** Start **

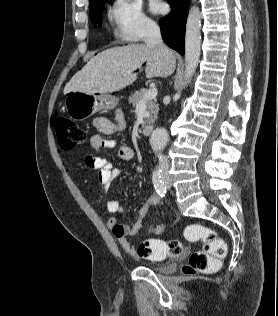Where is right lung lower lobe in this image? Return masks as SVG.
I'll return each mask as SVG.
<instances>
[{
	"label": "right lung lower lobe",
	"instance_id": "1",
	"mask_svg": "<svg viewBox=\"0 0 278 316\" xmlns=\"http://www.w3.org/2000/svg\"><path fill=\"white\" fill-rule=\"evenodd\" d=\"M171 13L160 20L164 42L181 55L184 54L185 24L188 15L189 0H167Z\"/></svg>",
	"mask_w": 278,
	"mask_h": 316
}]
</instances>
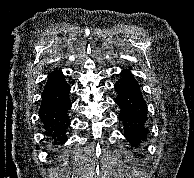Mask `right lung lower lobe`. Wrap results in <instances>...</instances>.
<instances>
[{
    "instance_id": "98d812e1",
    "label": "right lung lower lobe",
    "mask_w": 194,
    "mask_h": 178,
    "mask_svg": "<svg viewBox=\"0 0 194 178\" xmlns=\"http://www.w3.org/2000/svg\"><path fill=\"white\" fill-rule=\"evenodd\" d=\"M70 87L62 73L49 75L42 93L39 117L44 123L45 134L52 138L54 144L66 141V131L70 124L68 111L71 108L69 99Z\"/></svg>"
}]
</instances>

** End **
** Start **

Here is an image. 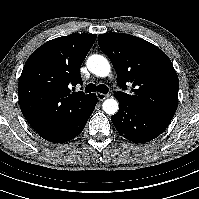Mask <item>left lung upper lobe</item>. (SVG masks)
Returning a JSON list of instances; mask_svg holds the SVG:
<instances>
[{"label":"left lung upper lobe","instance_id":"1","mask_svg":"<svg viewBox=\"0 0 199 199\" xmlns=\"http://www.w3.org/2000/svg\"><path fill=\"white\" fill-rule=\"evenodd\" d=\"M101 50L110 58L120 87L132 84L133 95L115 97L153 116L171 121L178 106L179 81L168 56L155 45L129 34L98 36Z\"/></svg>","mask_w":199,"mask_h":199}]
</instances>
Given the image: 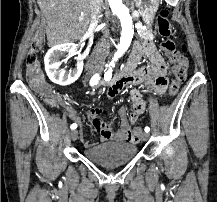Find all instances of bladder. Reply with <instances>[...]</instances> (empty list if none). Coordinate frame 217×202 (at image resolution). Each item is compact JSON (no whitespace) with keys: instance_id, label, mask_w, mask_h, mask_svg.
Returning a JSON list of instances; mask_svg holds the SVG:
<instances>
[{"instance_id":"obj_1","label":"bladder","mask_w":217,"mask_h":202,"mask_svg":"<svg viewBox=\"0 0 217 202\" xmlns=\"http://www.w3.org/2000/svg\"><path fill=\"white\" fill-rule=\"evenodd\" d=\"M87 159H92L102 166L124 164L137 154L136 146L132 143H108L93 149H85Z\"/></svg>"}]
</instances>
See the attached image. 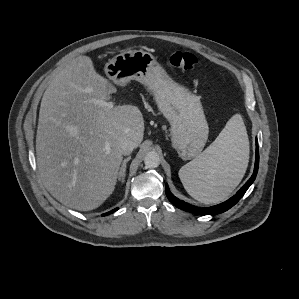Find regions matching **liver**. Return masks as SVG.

** End **

Task →
Duplicate the stretch of the records from the line that contains "Where is right" through the line that contains "13L160 20L164 42L181", including both of those lines. Leave the pictures out of your copy.

The answer →
Where is right lung lower lobe in this image? Return masks as SVG.
I'll return each mask as SVG.
<instances>
[{
	"label": "right lung lower lobe",
	"instance_id": "1",
	"mask_svg": "<svg viewBox=\"0 0 278 316\" xmlns=\"http://www.w3.org/2000/svg\"><path fill=\"white\" fill-rule=\"evenodd\" d=\"M171 13L160 20L164 42L181 55L184 54L185 24L188 15L189 0H167Z\"/></svg>",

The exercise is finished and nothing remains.